BEIJING: China has imposed sanctions on nine US defence companies today, the foreign ministry announced, describing the steps as retaliation for Washington’s approval of military equipment sales to Taiwan this week.
foreign ministry spokesman Lin Jian told a news conference that weapons sales by the US to Taiwan region have seriously violated the one-China principle, seriously infringed upon China’s sovereignty and security interests, and also damaged China-US ties.
Lin stated that Beijing strongly denounces and firmly opposes this and has lodged solemn representations with the US. He stated that China was “taking resolute countermeasures” by imposing sanctions on 9 US defence companies, which were announced in an earlier statement of the foreign ministry.
US-China Ties
The firms, which include aerospace company Sierra Nevada Corporation, will have their assets in China frozen and all transactions with China-based entities and people will be prohibited, the statement added.
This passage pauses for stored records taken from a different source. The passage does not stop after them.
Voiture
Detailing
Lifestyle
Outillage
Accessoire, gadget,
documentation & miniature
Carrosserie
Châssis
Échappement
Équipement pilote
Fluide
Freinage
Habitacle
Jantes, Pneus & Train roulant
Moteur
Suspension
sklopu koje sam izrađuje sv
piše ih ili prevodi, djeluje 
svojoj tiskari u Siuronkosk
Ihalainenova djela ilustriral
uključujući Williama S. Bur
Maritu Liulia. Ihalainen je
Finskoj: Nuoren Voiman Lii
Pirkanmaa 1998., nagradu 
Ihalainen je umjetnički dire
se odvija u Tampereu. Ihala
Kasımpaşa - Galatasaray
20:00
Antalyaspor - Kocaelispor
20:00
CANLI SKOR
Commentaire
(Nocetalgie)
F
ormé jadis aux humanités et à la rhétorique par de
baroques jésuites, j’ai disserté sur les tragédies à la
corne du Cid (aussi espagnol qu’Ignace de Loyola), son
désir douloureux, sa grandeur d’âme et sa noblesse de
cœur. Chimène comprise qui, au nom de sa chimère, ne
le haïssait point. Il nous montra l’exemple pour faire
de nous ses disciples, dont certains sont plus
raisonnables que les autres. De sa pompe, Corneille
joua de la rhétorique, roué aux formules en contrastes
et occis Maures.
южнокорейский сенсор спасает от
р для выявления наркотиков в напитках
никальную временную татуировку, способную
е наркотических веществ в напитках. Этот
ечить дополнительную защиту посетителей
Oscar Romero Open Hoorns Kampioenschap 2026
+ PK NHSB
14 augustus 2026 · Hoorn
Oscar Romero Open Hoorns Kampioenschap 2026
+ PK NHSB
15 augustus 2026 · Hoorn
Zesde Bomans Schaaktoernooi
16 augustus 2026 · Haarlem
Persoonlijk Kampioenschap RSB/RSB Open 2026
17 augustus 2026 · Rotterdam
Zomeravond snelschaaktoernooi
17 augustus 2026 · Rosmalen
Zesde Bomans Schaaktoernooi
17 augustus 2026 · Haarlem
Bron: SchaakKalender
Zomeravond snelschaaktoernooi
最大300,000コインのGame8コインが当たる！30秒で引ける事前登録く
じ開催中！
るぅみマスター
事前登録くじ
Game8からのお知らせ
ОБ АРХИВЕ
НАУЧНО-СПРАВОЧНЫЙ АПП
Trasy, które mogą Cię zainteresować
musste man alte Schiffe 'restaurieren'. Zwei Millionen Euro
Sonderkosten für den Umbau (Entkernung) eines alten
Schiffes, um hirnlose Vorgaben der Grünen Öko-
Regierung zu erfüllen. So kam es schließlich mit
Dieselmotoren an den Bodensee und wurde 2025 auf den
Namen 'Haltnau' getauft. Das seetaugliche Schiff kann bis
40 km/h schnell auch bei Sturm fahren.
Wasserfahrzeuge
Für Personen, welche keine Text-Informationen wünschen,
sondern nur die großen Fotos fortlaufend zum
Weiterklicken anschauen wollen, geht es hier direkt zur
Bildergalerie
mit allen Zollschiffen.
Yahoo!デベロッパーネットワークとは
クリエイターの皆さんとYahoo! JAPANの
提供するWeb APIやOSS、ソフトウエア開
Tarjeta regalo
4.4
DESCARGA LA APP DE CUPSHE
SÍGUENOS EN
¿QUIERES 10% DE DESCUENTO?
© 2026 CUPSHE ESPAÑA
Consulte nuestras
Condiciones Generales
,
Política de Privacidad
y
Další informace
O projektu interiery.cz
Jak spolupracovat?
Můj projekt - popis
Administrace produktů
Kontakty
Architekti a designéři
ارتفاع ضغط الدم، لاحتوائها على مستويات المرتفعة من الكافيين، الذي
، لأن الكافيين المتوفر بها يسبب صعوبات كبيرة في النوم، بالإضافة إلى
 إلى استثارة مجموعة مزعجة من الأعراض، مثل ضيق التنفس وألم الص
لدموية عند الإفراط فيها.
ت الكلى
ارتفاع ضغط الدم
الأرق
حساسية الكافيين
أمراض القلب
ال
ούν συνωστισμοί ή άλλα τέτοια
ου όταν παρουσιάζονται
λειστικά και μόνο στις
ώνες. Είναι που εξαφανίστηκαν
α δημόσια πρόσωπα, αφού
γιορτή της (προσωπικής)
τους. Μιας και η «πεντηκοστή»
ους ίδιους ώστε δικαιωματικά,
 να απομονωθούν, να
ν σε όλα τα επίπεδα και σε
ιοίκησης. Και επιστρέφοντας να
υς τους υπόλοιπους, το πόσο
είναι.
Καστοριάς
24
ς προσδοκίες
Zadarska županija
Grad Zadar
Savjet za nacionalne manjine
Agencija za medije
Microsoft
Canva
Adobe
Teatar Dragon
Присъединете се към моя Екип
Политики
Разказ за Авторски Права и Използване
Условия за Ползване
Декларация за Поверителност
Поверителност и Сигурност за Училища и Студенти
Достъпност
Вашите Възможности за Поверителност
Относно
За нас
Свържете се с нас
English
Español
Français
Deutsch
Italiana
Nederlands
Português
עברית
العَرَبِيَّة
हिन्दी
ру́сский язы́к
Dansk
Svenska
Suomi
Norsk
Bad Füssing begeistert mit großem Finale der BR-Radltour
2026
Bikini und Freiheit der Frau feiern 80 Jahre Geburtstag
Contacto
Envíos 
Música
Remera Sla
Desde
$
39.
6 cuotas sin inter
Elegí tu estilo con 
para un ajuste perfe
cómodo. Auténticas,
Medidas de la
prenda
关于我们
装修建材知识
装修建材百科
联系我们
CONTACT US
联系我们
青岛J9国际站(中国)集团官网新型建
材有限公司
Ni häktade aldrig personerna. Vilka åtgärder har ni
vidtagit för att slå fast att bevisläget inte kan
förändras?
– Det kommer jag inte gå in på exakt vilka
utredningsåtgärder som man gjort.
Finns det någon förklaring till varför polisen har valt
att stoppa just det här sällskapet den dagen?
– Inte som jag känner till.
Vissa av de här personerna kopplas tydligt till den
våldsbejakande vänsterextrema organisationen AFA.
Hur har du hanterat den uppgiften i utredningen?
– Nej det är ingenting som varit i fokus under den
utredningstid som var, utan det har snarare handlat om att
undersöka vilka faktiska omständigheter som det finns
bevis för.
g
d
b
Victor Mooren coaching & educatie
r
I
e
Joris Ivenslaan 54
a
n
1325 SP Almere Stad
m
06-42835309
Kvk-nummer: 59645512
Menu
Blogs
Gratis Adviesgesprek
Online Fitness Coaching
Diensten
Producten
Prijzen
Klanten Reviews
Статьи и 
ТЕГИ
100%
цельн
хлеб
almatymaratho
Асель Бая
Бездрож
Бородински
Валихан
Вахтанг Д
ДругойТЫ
The US switched diplomatic recognition from Taipei to Beijing in 1979 but has remained Taiwan’s key important partner and its largest arms supplier, sparking repeated condemnations from Beijing.
Washington and Beijing have repeatedly butted heads in recent years on a range of other matters related to trade, advanced technology and China’s increasingly assertive acts in the South China Sea.
Top White House official Jake Sullivan met high-ranking Chinese military official Zhang Youxia last month during the first trip to Beijing by a US national security adviser since 2016.
Zhang has warned during that meeting that the status of the self-ruled island was “the first red line that cannot be crossed in US-China ties”, demanding that the US “halts military collusion with Taiwan”.